Suburbia’s emergence as a new Democratic base traces an arc similar to one scribed over the past decade in Colorado: Once considered a swing state at best, the state is now cobalt blue, where the GOP can’t even hope to compete in presidential elections. That’s instructive. Nancy Pelosi is speaker today not because Rep. Alexandria Ocasio-Cortez of New York inspired fervor on social media, but because Lucy McBath of Georgia, Abigail Spanberger of Virginia and Lauren Underwood of Illinois, among many others, flipped mostly suburban red districts in 2018. Those victories were fueled by women with college degrees. We need to learn from those wins and replicate them around the country.
It’s true that younger voters helped propel Obama into the White House — but Obama’s coalition was unique to Obama. Biden is developing a coalition all his own. Black and urban centers will be crucial in 2020, and Biden is poised to be the first Democrat since Al Gore to win a constituency that’s particularly important in swing states, namely voters 65 and older. Clinton, Obama and John Kerry all fell short; Biden appears to be getting a majority of seniors, never easy for a Democrat.
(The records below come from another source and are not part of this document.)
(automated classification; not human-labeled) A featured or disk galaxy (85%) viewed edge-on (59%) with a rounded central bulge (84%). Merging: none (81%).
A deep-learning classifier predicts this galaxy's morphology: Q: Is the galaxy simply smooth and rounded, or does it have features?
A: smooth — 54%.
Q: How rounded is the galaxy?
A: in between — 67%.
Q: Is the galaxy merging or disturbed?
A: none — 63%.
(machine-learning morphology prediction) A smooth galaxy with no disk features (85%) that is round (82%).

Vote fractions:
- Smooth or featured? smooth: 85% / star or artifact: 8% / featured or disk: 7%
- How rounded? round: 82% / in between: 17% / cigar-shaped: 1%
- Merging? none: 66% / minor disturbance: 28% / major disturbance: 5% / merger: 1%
But it is suburban women who are creating the new Democratic majority and the change that can bring. After suburban districts painted Virginia’s state legislature blue last year, Democrats managed to deliver legislative victories on gun safety, abortion rights and racial equality. And because that progress has inspired so much additional support, Virginia is now out of President Trump’s reach. Unlike voters who will either vote for Biden or just stay home, college-educated suburban women will choose between Biden and Trump in November, meaning each additional vote from this group is essentially a vote Trump loses. In other words, like black voters, these women are a key to reestablishing a progressive judiciary, addressing social injustice and expanding economic prosperity from the middle out.
To win Wisconsin, Michigan, Pennsylvania, North Carolina, Florida or Arizona, Democrats will need to speak explicitly to these voters’ concerns. We should talk as much about environmental protection — clean water and clean air — as we do about climate change. When discussing infrastructure, we should highlight traffic reduction as much as light rail. We should pay as much attention to expanding universal pre-kindergarten and improving K-12 education funding as we do to college costs. And beyond talking about Trump’s cultural divisiveness, we should focus on the culture of corruption in Trump’s Washington.
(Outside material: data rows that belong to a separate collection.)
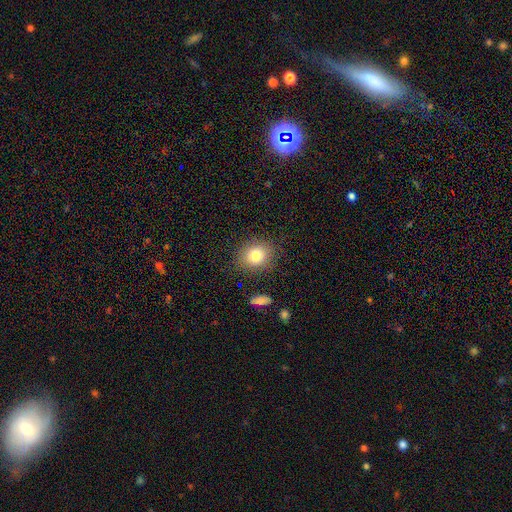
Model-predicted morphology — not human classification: A smooth galaxy with no disk features (79%) that is round (59%).

Vote fractions:
- Smooth or featured? smooth: 79% / star or artifact: 10% / featured or disk: 10%
- How rounded? round: 59% / in between: 40% / cigar-shaped: 1%
- Merging? none: 84% / minor disturbance: 10% / major disturbance: 4% / merger: 2%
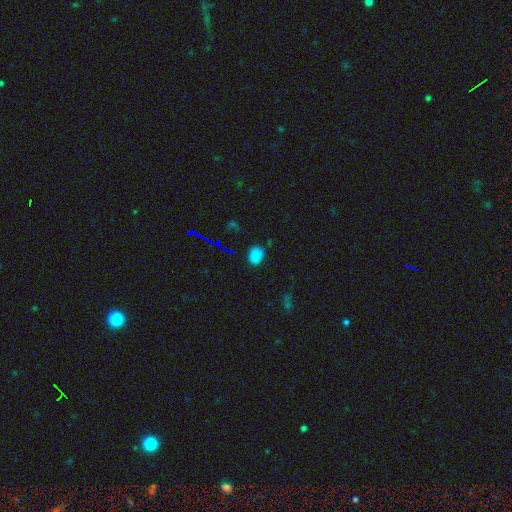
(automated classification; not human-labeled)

The Trump campaign is so focused on driving enthusiasm within his narrow base of white male populist voters that he won’t even try to compete for the suburbs — he has already ceded that ground. That marks a unique and historic opportunity for Democrats, not only for 2020 but also for years beyond. It’s not enough to be an alternative to Trump — we need an affirmative agenda that binds the “metropolitan majority” of urban and suburban voters. If our political and legislative strategies reflect and include the interests of both the nation’s urban core and college-educated suburban women, a President Biden and his Democratic successors are sure to be able to enact much more of our party’s progressive agenda in the years and decades to come.